Prompt
Work out how many lines below contain "flex". Provide only the figure.

User interface change data:
____________________
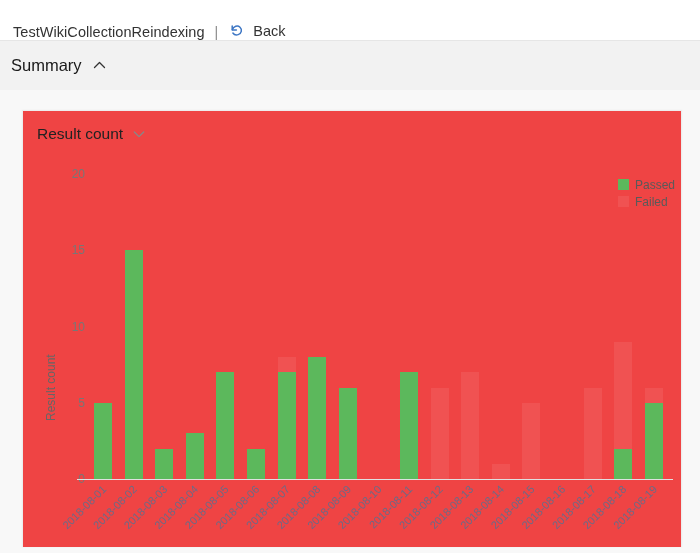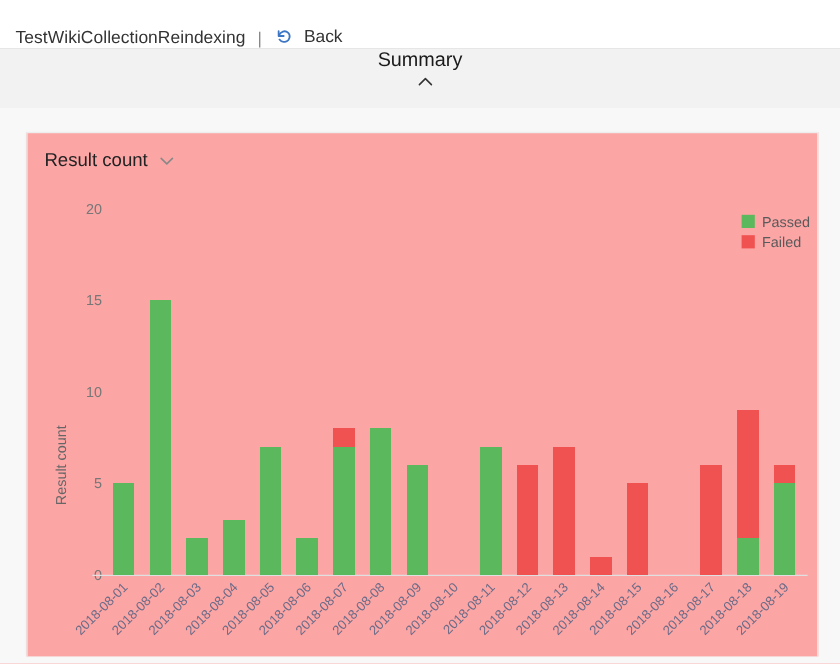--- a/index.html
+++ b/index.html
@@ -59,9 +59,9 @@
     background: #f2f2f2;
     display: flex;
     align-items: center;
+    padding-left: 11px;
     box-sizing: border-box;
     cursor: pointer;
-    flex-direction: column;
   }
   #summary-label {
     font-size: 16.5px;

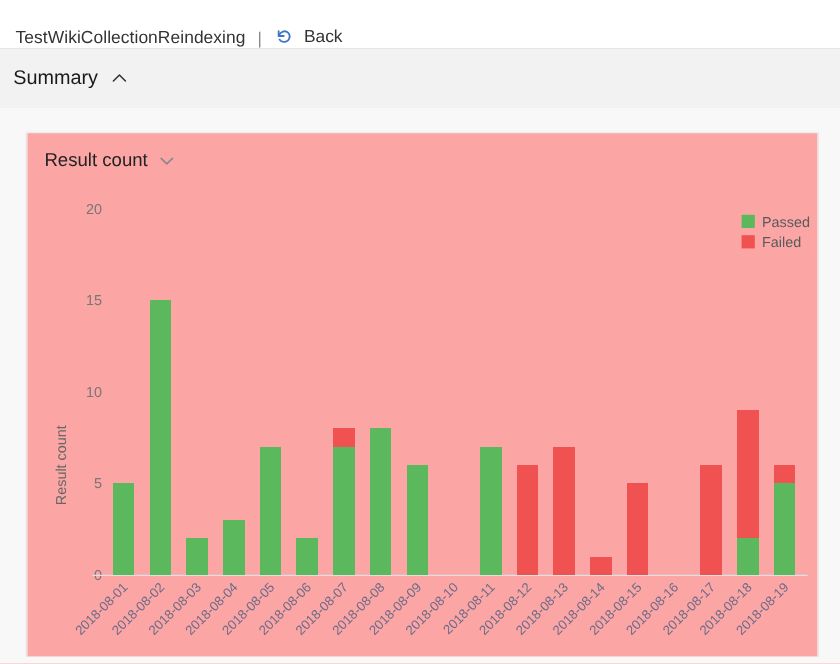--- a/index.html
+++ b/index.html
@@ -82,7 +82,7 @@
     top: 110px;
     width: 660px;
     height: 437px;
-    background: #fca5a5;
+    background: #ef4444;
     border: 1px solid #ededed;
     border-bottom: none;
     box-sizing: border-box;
____________________
Output for this exercise
2